If I had to pick the quintessential "library book", 84, Charing Cross Road by Helene Hanff would be it. I'm not going to talk about the plot because everyone has seen the movie, except to say it's the real life correspondence of a NY writer with the purchasing agent of a London bookshop, Marks & Co.
Reason one: 84, Charing Cross Road is about books (though lots of books are) and a person to whom a library was more like a university than a Blockbuster (click here to read the book to which she attributes her education). Helene Hanff wrote, among other things, books that ended up in libraries (BHPL still has her 1969 children's biography of Queen Elizabeth I). But Hanff doesn't get too lovey-dovey about the library: in The Duchess of Bloomsbury Street she is exasperated by a person suggesting that she go to the British Museum's reading room. She had enough of libraries in New York. She'd rather see the places that her favorite writers lived.
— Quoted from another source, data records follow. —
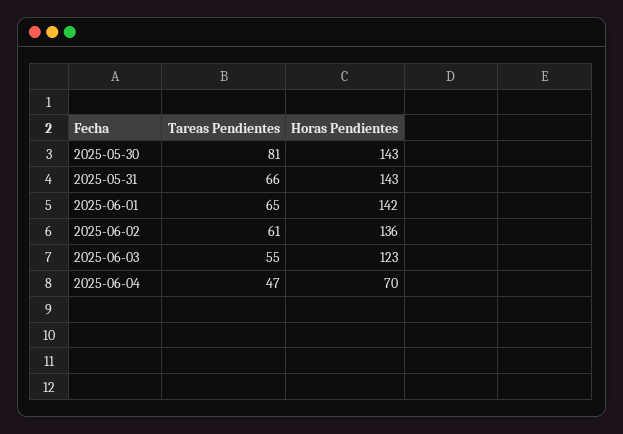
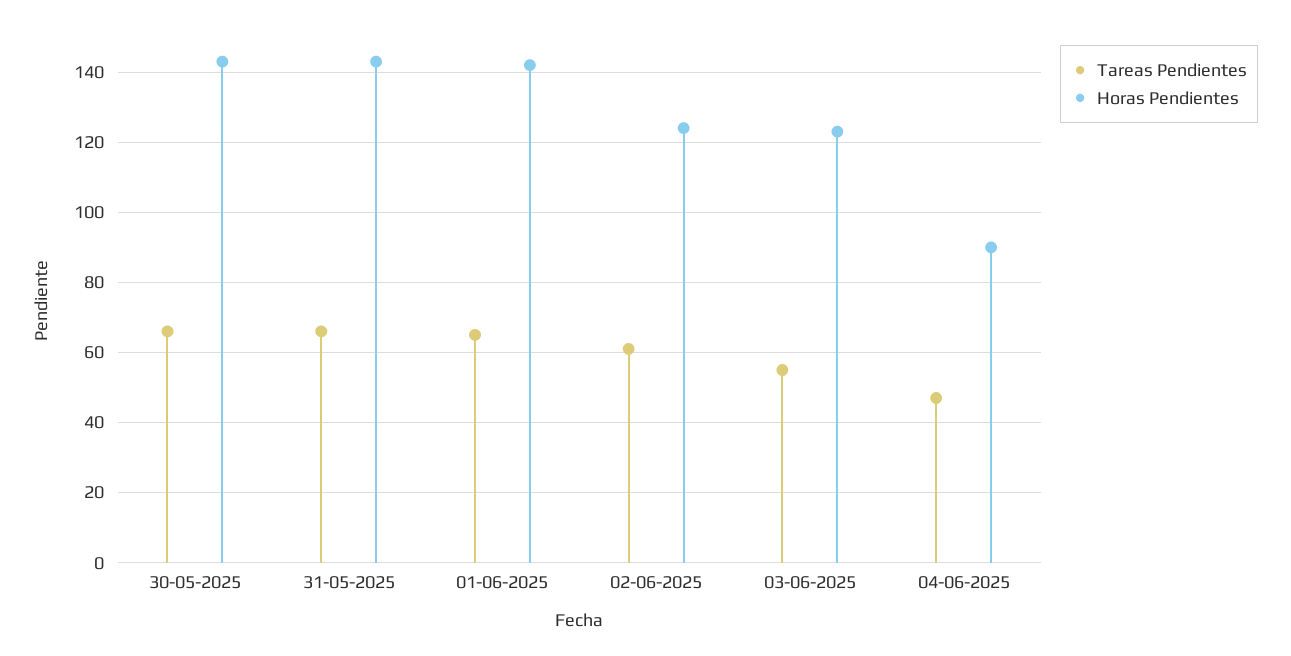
  {
    "Tareas Pendientes": {
-     "2025-05-30": 81,
+     "2025-05-30": 65,
      "2025-05-31": 66,
      "2025-06-01": 65,
      "2025-06-02": 61,
      "2025-06-03": 55,
      "2025-06-04": 47
    },
    "Horas Pendientes": {
      "2025-05-30": 143,
      "2025-05-31": 143,
      "2025-06-01": 142,
-     "2025-06-02": 136,
+     "2025-06-02": 125,
      "2025-06-03": 123,
-     "2025-06-04": 70
+     "2025-06-04": 90
    }
  }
Reason two: Try reading 84, Charing Cross Road in paperback once you've read a library copy, a yellowed 1970s hardcover covered in mylar, with its wonderful Monticello font. Helene Hanff only bought books if she had already read and liked them. So you know she'd approve of you checking her book out from the library.
The book group is discussing 84, Charing Cross Road and its sequel, The Duchess of Bloomsbury Street, on Friday, March 6 at 10:30 a.m. Marilyn from the book group found a great site devoted to the people and history of Marks & Co.
Helene Hanff's obituary in the New York Times has some short, funny passages from the book.
Helene Hanff's second apartment in New York (the one that prevents her trip to London) is now an apartment building called Charing Cross House. It's on 72nd Street between First and Second Avenues.
2 comments:
I was perfectly enchanted by "84 Charing Cross Road", the book of correspondence between Helene Hanff and Frank Doel of Marks & Co., Booksellers publhsed in 1970.
I have recently checked out from the Library, the bestseller Ficton, "The Guernsey Literary and Potato Peel Pie Society" by Annie Barrows and published in 2008 by Dial Press.
Have you any thoughts regarding the similarity of the two?
I've read both and agree that they're similar. 84, Charing Cross Road is probably on every library's "read-alike" list for The Guernsey Literary and Potato Peel Society. They're both set after the war, have a charming independent female protagonist who loves books, and are written in the form of letters.